“I will,” cried Agatha, laughing, though with a tear or two in her eyes. To think how much Anne had guessed of the wretched past, yet, with true delicacy, how entirely she had concealed that knowledge!
They embraced silently, and then Miss Valery went into her own room, where, year after year, when all the duties and cheerfulness of the day were done, the solitary woman had shut herself in—alone with her own heart and with God. The young wife stood and looked with thoughtful reverence at the closed door of that room.
It was eleven o'clock, yet somehow Mrs. Harper did not feel inclined to go to bed. She had too many things to think of, too many plans to make and resolutions to form. Her life must settle itself calmly now. Its trouble, tumult, and uncertainty were over. She felt quite sure of her husband's goodness—of his deep and tender love for herself—nay, also of her own for him—only that was a different sort of feeling. She thought less on this than on the other side of the subject—how sweet it was to be so dear to him. She would try and deserve him more—be to him a faithful wife and a good house-wife, and make herself happy in his devotion.
She smiled as she passed through the hall where he had stood and said, “Do you love me?” She wished she had frankly answered “Yes,” as was indeed the truth; only his strong love had lately made her own seem so poor and weak.

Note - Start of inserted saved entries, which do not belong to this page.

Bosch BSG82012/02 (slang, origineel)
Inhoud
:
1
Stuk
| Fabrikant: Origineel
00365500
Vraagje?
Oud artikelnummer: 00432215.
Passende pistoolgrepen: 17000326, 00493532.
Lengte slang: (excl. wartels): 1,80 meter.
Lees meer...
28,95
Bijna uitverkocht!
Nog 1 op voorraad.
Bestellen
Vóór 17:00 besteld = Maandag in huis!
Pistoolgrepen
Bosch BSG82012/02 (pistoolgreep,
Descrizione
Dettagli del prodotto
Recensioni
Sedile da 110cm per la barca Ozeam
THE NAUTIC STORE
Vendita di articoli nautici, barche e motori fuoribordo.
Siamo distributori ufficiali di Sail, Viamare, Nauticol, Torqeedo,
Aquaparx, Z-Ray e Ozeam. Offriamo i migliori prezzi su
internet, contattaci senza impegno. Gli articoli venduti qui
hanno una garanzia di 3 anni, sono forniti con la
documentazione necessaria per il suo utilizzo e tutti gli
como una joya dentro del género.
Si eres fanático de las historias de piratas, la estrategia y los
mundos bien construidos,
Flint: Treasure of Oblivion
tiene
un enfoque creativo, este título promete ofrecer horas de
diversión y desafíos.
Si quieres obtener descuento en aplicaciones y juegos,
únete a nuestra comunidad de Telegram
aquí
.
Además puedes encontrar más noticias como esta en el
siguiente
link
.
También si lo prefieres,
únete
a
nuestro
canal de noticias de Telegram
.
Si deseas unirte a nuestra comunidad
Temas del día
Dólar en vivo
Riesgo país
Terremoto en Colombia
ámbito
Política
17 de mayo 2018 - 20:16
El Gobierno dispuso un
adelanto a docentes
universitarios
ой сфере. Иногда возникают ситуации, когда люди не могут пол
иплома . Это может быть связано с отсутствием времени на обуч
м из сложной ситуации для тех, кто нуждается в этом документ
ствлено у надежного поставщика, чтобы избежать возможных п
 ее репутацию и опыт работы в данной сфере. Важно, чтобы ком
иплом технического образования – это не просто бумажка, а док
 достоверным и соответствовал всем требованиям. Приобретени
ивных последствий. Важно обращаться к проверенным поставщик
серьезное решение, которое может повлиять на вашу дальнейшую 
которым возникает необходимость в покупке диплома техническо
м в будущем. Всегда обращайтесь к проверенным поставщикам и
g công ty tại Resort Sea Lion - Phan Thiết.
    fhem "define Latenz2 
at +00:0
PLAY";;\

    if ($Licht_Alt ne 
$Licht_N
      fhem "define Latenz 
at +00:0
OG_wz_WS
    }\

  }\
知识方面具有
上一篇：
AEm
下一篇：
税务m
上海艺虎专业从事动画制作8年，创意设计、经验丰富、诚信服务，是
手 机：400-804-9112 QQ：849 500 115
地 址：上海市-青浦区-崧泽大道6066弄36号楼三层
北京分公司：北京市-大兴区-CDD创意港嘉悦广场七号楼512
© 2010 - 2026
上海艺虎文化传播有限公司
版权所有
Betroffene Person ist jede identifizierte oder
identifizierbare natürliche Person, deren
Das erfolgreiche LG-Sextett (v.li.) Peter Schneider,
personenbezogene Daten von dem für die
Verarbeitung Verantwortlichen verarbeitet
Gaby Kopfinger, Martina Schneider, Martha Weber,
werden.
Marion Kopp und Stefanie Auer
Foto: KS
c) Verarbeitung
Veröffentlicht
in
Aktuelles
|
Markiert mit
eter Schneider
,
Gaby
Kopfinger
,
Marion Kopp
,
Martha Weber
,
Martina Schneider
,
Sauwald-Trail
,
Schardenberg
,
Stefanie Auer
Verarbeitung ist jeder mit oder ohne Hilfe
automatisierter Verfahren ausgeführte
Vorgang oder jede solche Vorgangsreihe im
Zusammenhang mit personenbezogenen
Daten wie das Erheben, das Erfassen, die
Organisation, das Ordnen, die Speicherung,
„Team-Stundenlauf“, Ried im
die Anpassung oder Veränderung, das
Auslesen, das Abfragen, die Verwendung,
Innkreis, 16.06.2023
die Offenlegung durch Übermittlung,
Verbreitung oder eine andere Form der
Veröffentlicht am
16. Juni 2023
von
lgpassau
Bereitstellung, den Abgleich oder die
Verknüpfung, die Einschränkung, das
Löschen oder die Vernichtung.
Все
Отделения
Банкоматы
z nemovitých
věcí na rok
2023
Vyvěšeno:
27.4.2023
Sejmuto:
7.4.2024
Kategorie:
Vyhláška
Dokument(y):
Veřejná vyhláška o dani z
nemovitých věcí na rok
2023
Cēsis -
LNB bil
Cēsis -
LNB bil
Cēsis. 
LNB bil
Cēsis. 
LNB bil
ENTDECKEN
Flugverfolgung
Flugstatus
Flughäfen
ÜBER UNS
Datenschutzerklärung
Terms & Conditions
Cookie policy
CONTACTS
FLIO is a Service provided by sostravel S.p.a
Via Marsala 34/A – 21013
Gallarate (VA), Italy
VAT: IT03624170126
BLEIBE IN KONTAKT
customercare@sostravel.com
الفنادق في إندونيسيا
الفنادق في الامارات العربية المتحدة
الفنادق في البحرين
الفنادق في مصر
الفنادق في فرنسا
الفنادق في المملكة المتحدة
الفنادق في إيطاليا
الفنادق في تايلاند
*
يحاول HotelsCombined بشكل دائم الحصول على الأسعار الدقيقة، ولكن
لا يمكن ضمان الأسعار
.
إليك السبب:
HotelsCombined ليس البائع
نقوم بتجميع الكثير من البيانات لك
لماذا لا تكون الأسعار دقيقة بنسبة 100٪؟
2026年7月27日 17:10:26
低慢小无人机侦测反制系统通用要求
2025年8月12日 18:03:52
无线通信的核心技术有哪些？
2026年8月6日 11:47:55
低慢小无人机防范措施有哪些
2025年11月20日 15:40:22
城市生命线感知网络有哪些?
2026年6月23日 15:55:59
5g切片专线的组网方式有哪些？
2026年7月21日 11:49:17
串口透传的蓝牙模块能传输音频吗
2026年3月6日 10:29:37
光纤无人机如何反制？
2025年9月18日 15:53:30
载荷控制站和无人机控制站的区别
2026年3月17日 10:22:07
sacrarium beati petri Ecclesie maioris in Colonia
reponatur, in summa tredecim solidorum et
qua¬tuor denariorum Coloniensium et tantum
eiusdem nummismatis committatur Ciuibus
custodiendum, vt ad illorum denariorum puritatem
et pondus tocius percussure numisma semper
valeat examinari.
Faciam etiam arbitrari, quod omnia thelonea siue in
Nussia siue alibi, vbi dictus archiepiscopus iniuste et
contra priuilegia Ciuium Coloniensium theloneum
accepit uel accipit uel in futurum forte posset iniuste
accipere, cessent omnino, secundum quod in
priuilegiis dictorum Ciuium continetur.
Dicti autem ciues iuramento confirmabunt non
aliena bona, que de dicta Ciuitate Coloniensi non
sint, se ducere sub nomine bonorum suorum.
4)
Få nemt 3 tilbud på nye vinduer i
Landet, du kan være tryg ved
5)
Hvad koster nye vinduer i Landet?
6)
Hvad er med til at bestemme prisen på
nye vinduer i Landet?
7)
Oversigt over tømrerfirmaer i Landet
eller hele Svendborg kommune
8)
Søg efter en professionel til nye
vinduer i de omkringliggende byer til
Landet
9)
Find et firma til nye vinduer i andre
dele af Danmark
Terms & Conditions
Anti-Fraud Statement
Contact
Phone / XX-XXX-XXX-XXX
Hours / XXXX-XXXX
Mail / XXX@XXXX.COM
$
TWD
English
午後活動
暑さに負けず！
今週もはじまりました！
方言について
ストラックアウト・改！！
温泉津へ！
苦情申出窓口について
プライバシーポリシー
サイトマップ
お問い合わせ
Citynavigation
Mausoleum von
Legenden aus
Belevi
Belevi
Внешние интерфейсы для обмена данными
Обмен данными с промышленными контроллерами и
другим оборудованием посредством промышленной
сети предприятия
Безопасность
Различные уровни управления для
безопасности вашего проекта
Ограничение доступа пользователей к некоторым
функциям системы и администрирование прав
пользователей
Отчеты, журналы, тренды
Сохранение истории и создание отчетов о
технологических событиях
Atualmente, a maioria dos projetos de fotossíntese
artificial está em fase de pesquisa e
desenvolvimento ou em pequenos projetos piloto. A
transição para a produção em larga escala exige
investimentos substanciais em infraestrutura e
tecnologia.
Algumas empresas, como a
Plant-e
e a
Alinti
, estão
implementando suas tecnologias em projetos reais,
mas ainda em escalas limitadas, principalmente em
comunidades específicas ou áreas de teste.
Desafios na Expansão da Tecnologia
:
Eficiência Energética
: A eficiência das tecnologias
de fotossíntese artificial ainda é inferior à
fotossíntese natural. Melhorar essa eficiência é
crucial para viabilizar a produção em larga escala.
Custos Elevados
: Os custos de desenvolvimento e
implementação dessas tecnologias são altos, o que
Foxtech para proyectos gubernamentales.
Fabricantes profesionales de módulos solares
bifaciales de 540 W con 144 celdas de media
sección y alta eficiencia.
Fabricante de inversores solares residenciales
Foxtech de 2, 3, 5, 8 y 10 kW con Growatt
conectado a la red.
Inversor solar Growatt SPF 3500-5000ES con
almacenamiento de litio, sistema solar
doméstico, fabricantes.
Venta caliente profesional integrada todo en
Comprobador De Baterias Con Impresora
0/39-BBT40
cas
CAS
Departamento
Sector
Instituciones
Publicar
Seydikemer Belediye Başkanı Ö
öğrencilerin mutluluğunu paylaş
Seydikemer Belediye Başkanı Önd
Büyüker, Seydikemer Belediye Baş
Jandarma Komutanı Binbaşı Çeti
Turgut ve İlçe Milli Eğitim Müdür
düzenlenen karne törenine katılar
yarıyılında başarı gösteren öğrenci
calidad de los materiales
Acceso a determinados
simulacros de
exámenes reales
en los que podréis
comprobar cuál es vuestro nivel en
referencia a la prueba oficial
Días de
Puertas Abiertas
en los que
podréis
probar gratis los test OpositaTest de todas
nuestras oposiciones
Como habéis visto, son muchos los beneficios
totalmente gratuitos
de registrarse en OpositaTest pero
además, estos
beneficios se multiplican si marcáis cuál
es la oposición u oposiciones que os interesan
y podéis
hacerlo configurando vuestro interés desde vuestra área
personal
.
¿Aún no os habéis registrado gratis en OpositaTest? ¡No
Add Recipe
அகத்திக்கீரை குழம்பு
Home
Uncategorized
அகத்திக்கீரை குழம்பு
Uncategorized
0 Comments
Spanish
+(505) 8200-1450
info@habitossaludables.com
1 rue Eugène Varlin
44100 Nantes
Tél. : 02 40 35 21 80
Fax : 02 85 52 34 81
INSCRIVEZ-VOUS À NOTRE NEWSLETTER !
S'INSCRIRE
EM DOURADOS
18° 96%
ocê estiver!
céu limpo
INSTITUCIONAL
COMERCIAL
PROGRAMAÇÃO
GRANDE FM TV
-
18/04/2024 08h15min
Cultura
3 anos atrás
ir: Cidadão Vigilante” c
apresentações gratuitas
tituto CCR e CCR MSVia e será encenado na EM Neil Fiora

Lingering on the spot which his feet had last pressed, she tried to fancy him beside her, and acted the scene over again, “making believe,” childish fashion, that she stood on tiptoe attempting to reach up to his mouth—a very long way!—and there breathing out the “Yes” in a perfectly justifiable and unquestionable fashion. And then she laughed at her own conceit—the foolish little wife!—and tripped off into the drawing-room, lest the old butler, who always went round the house at midnight to see that all was safe, might catch her at her antics. Still, were they not quite natural? Was she not a very happy and fondly-worshipped wife? and was not her husband coming home the next morning?
Entering the drawing-room, her high spirits were somewhat sobered down; its atmosphere felt so gloomy and cold. The fire had nearly died out—the ill-natured fire, that did not know there was a cheerful little woman coming to sit beside it and dream of all sorts of pleasant things.
“I wish fires would never go out,” said Agatha, rather crossly; and she stirred it, and blew it, and cherished it, as if it were the only pleasant companion in this dreary room.
“How I do love fire,” she said at last, as she sat down on the hearth-rug and warmed her little feet and hands by the blaze, and would not look in the dark corners of the room, but kept her face turned from them, as during her life she had kept it turned away from all gloomy subjects. Passionate anguish of her own making, she had known; but that stern, irremediable sorrow which comes direct from the unseen Mover of all things and lays its heavy hand on the sufferer's head, saying, “Be still, and know that I am God”—this teaching, which must come to every human soul that is worth its destiny, had never yet come to Agatha Harper.
Was it this unknown something even now tracking her, that made her long for the familiar daylight, and feel afraid of night, with its silence, its solitude, and its dark?
“I will go to bed and try to sleep,” she said. “It is but a few hours. My husband is certain to be here in the morning.”